─── STUDY MATERIAL
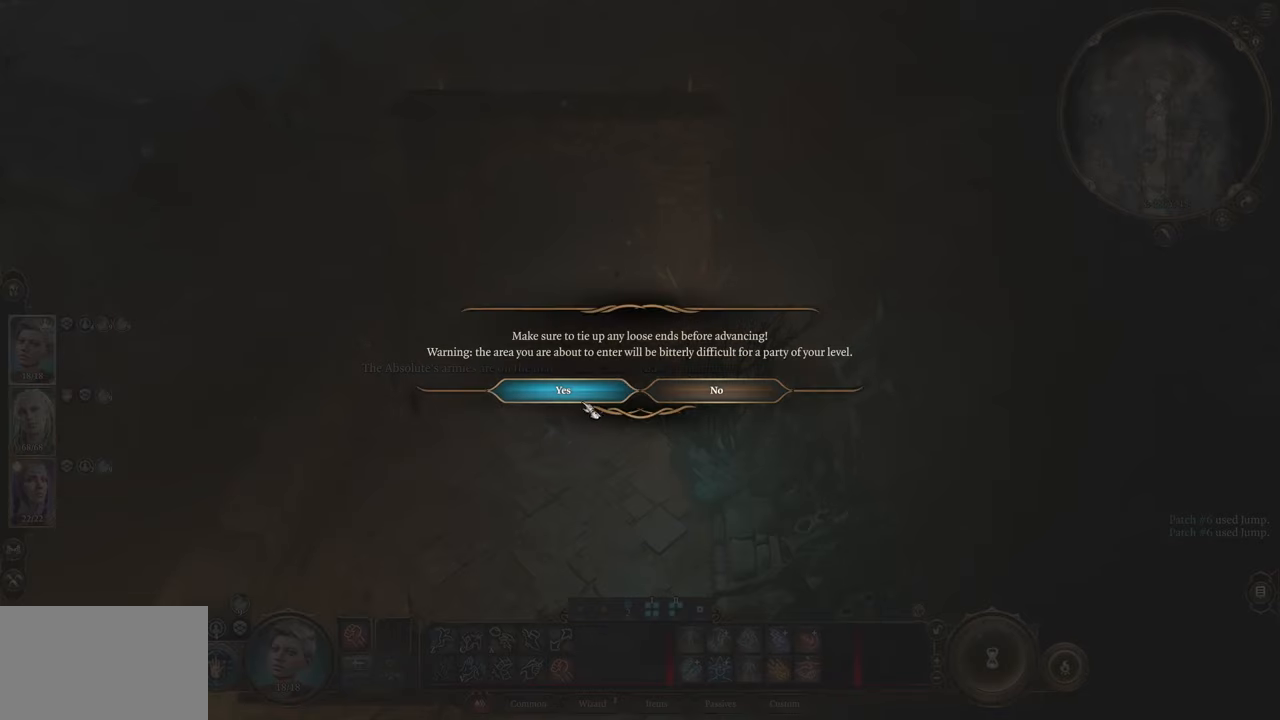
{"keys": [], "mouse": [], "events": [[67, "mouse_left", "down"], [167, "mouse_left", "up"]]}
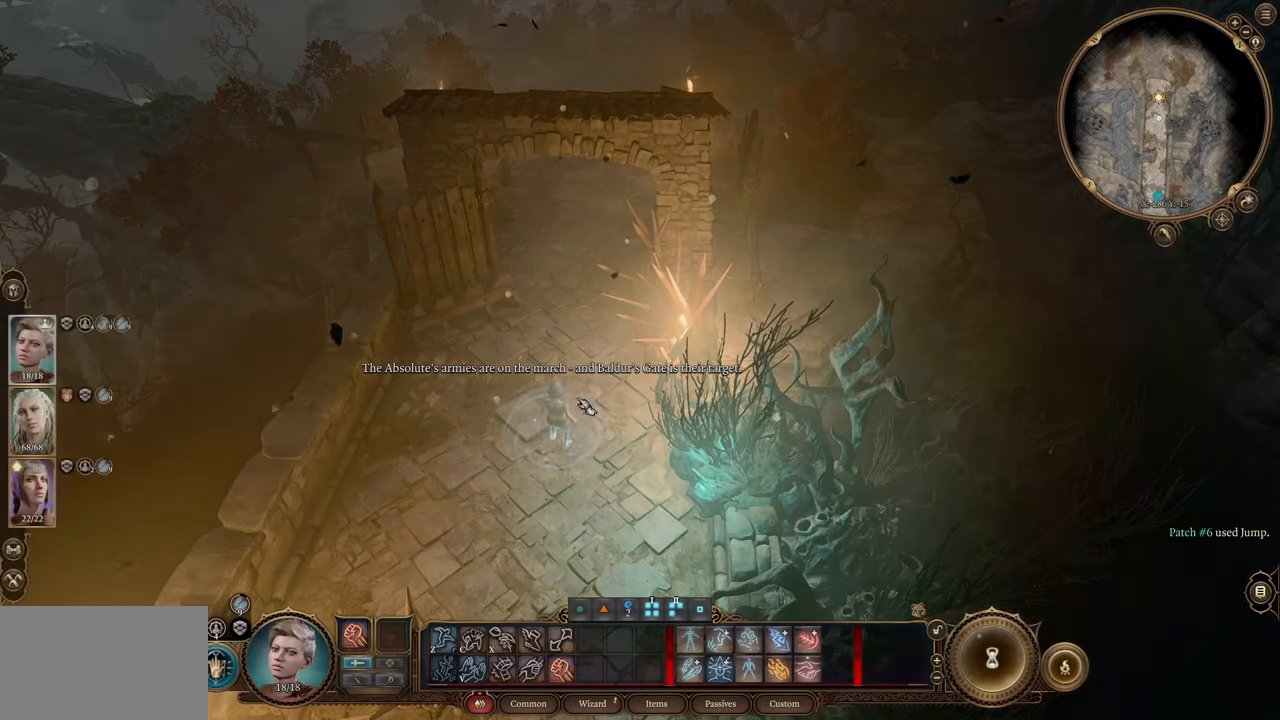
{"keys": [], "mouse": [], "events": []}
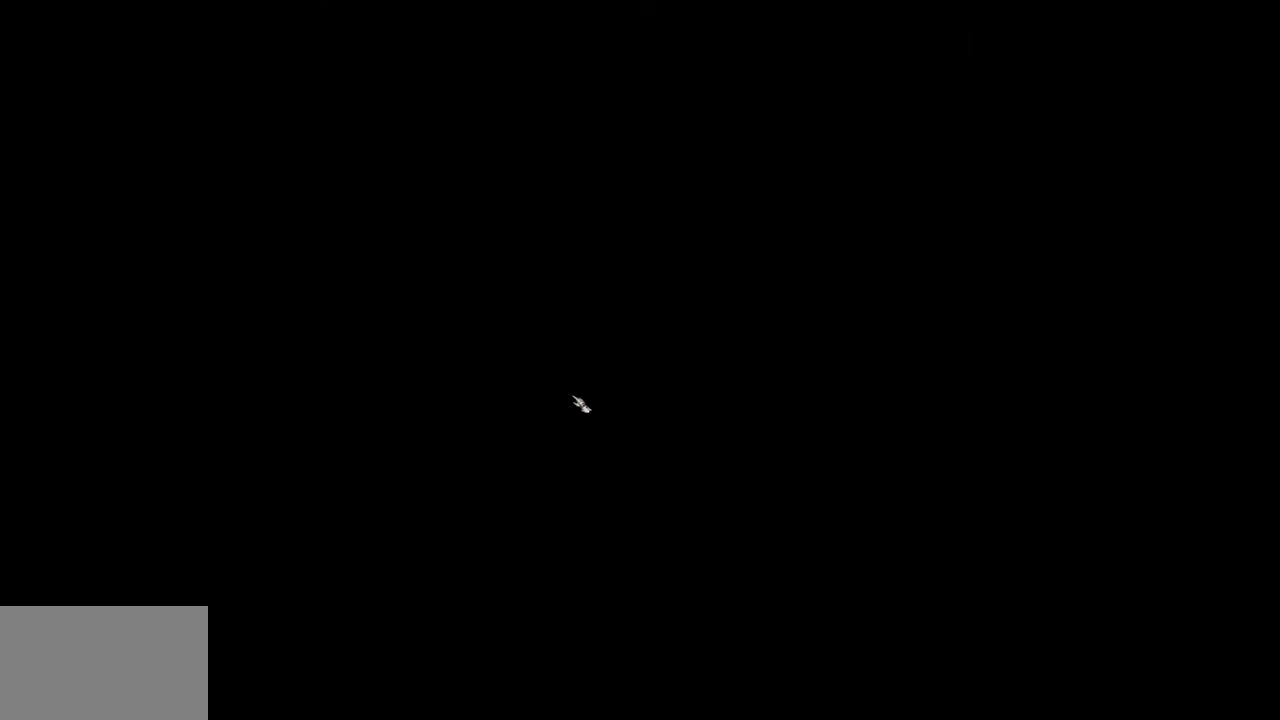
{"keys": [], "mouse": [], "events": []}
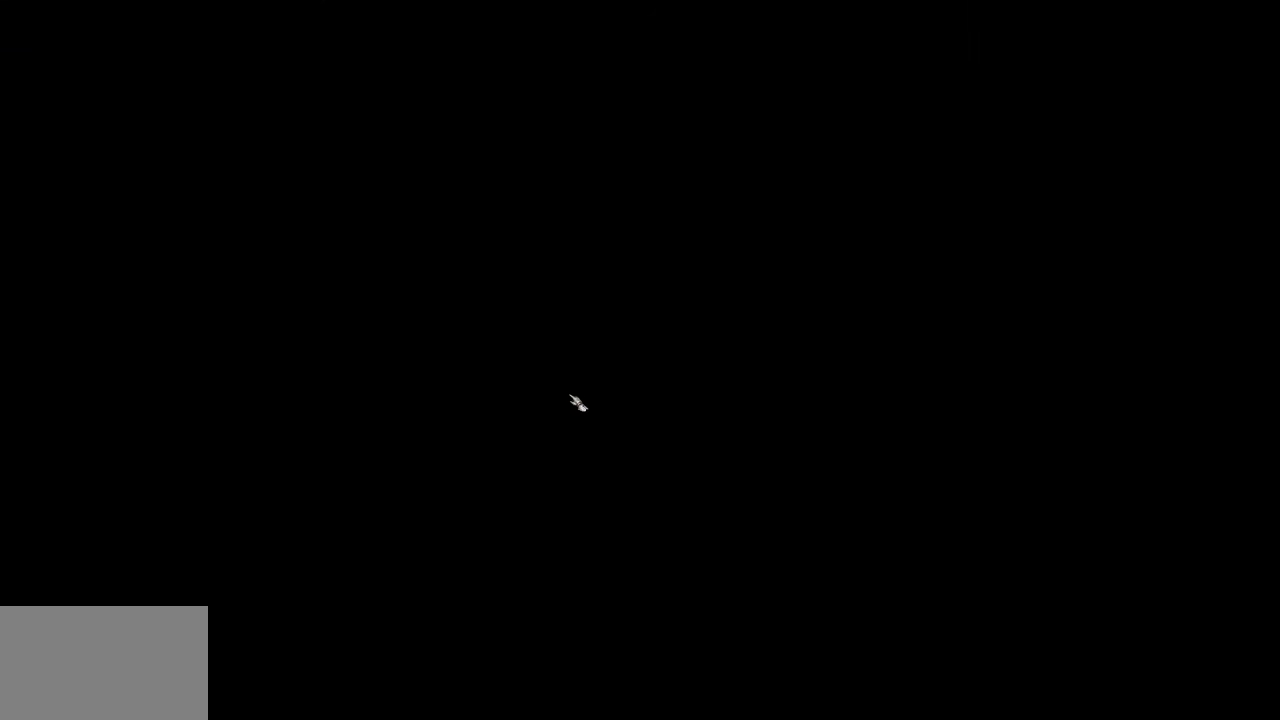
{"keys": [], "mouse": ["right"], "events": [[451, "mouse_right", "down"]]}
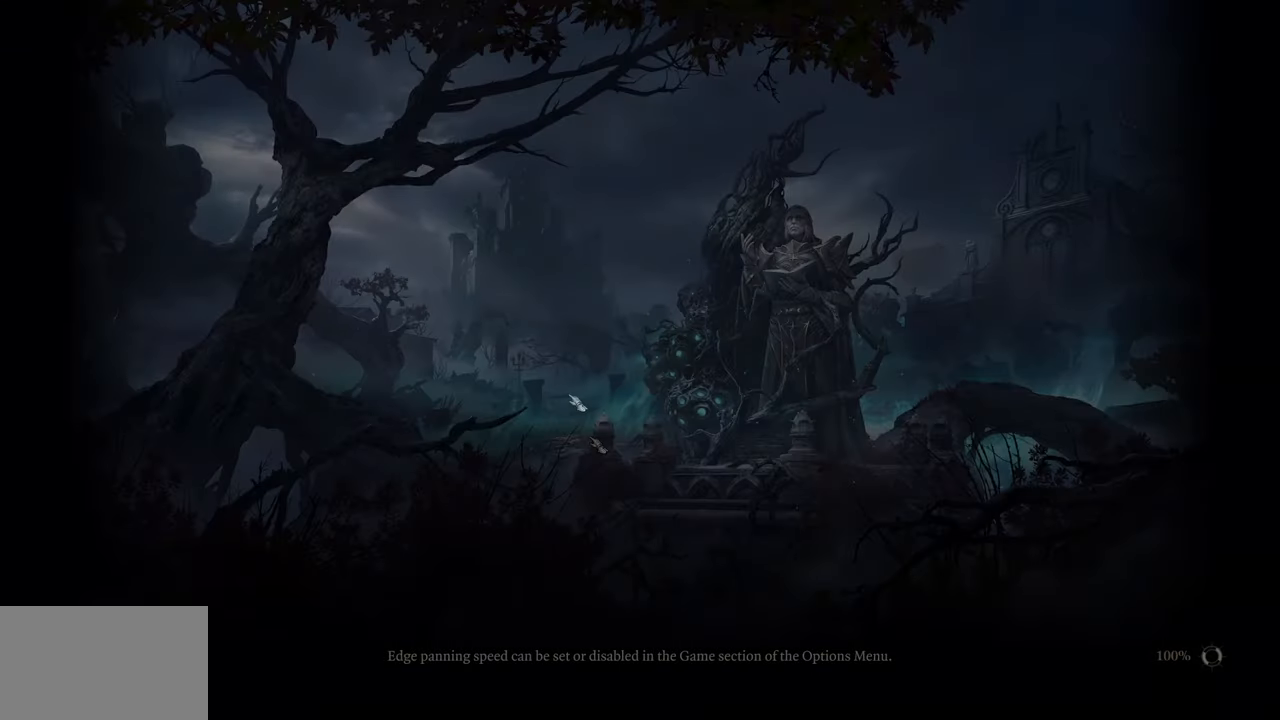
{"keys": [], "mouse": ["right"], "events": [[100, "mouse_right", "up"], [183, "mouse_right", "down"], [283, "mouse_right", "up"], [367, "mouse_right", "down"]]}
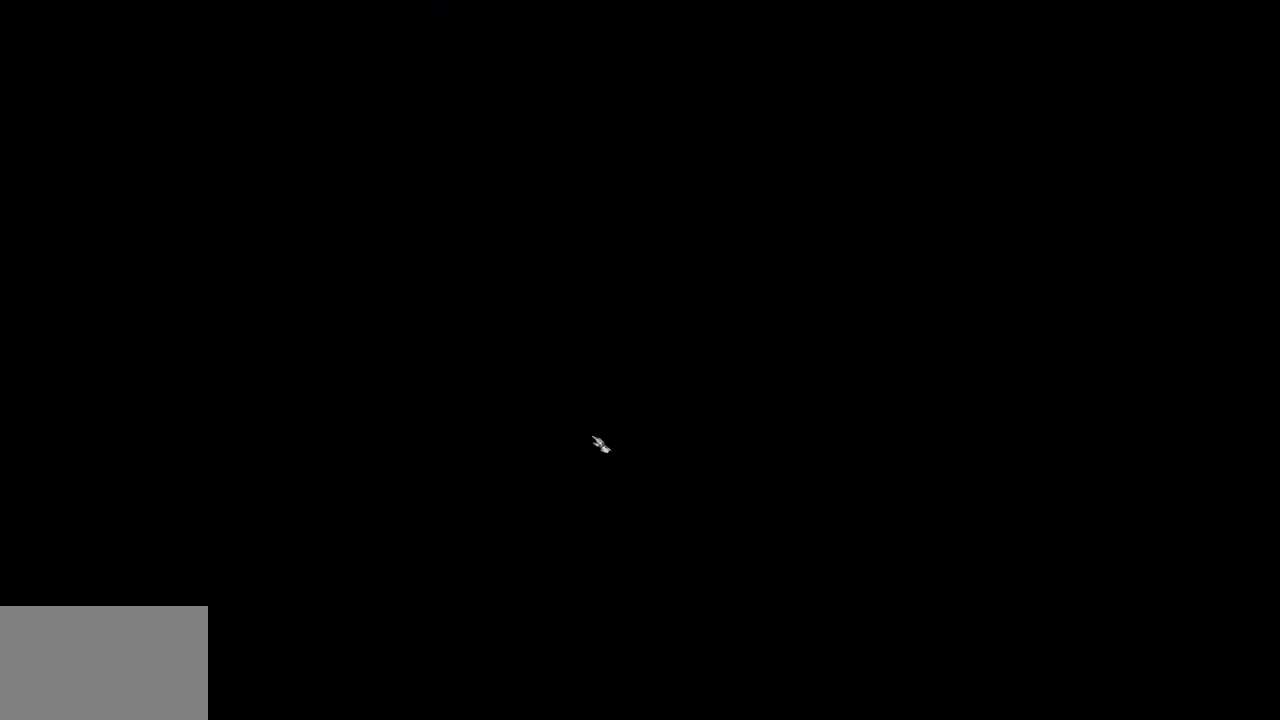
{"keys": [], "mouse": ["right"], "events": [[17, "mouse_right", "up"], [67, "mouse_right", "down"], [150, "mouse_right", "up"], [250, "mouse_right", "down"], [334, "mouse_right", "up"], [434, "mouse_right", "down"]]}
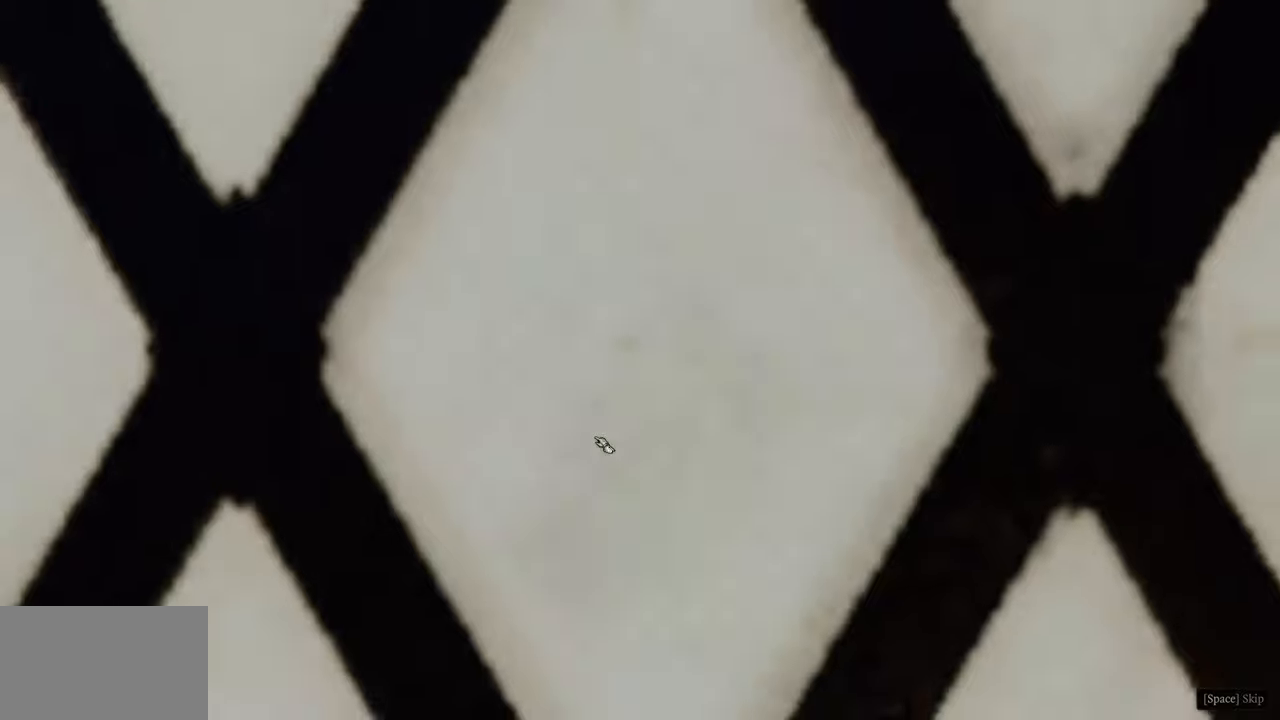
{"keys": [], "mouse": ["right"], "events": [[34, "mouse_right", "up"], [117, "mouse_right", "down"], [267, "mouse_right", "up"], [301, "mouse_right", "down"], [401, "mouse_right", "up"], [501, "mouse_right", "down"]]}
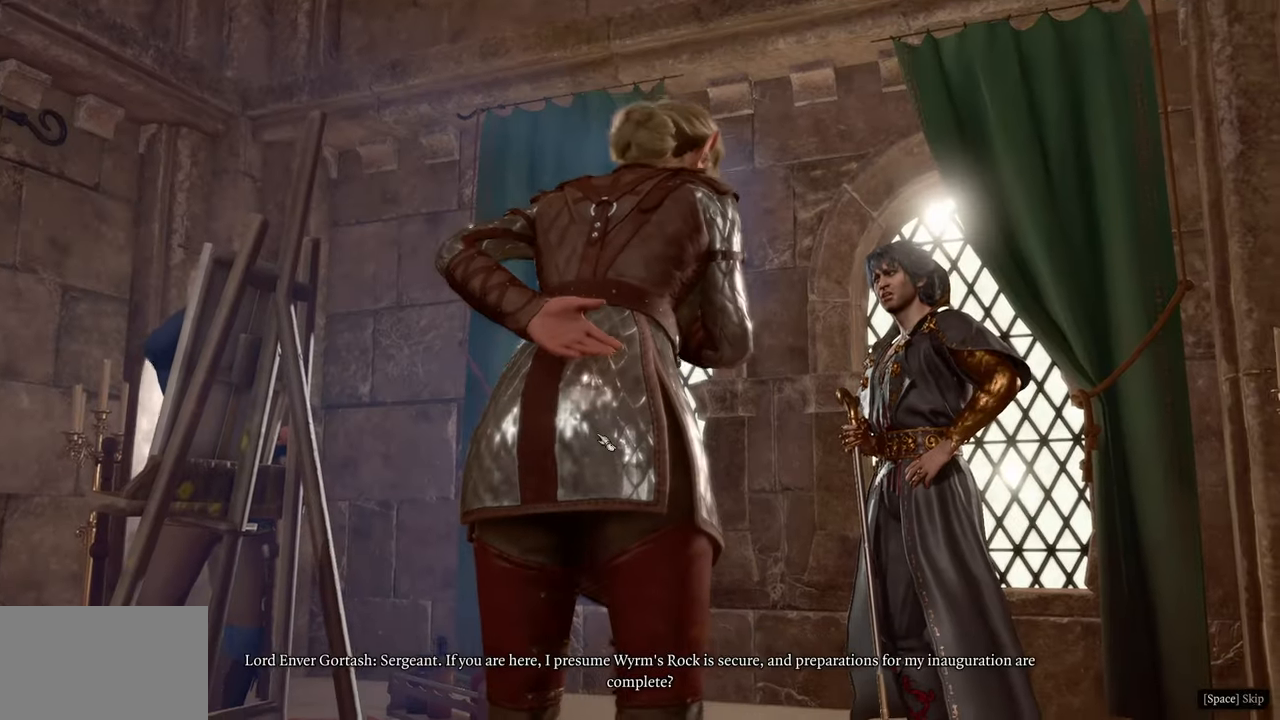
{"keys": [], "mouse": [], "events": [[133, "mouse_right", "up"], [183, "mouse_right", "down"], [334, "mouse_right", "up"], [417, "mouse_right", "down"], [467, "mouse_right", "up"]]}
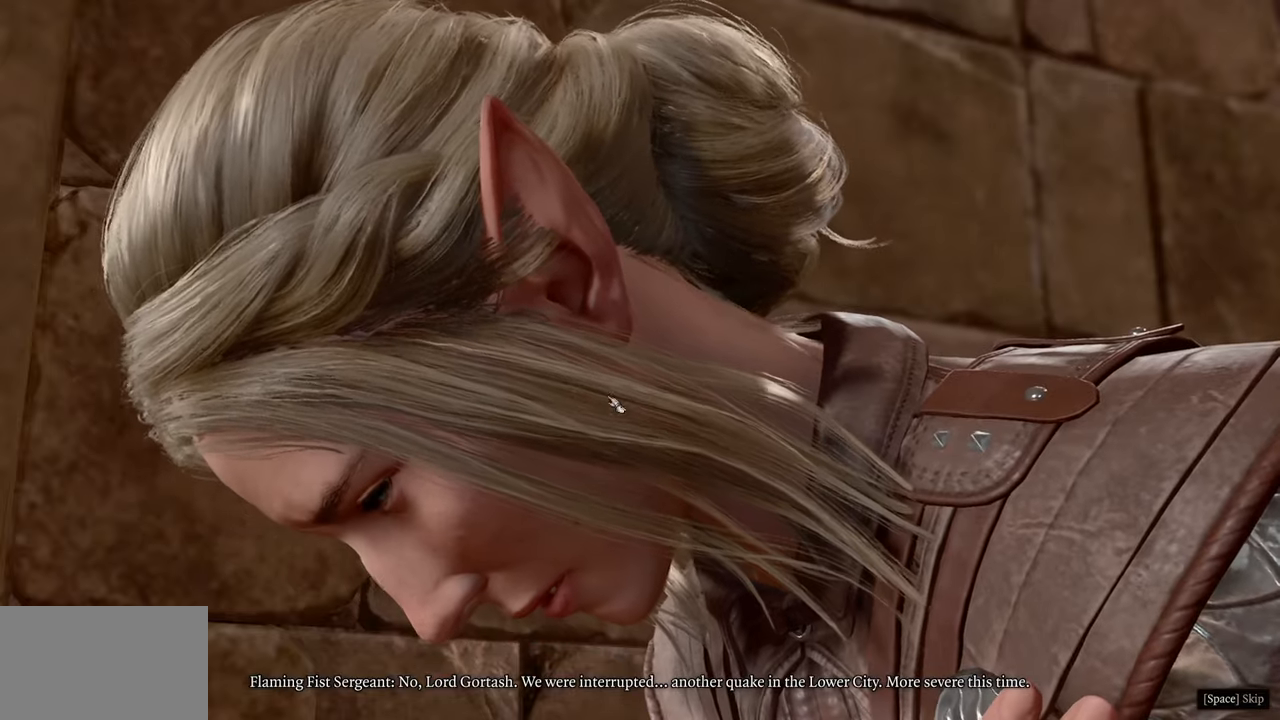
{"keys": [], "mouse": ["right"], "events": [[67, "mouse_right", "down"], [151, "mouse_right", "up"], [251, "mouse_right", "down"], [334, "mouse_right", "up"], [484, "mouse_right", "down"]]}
──────
■ **WHAT THIS TASK INVOLVES**:
Within the data above, find the lines that contain the word "down" and copy each of them.

■ **REPLY TO THE TASK**:
{"keys": [], "mouse": [], "events": [[67, "mouse_left", "down"], [167, "mouse_left", "up"]]}
{"keys": [], "mouse": ["right"], "events": [[451, "mouse_right", "down"]]}
{"keys": [], "mouse": ["right"], "events": [[100, "mouse_right", "up"], [183, "mouse_right", "down"], [283, "mouse_right", "up"], [367, "mouse_right", "down"]]}
{"keys": [], "mouse": ["right"], "events": [[17, "mouse_right", "up"], [67, "mouse_right", "down"], [150, "mouse_right", "up"], [250, "mouse_right", "down"], [334, "mouse_right", "up"], [434, "mouse_right", "down"]]}
{"keys": [], "mouse": ["right"], "events": [[34, "mouse_right", "up"], [117, "mouse_right", "down"], [267, "mouse_right", "up"], [301, "mouse_right", "down"], [401, "mouse_right", "up"], [501, "mouse_right", "down"]]}
{"keys": [], "mouse": [], "events": [[133, "mouse_right", "up"], [183, "mouse_right", "down"], [334, "mouse_right", "up"], [417, "mouse_right", "down"], [467, "mouse_right", "up"]]}
{"keys": [], "mouse": ["right"], "events": [[67, "mouse_right", "down"], [151, "mouse_right", "up"], [251, "mouse_right", "down"], [334, "mouse_right", "up"], [484, "mouse_right", "down"]]}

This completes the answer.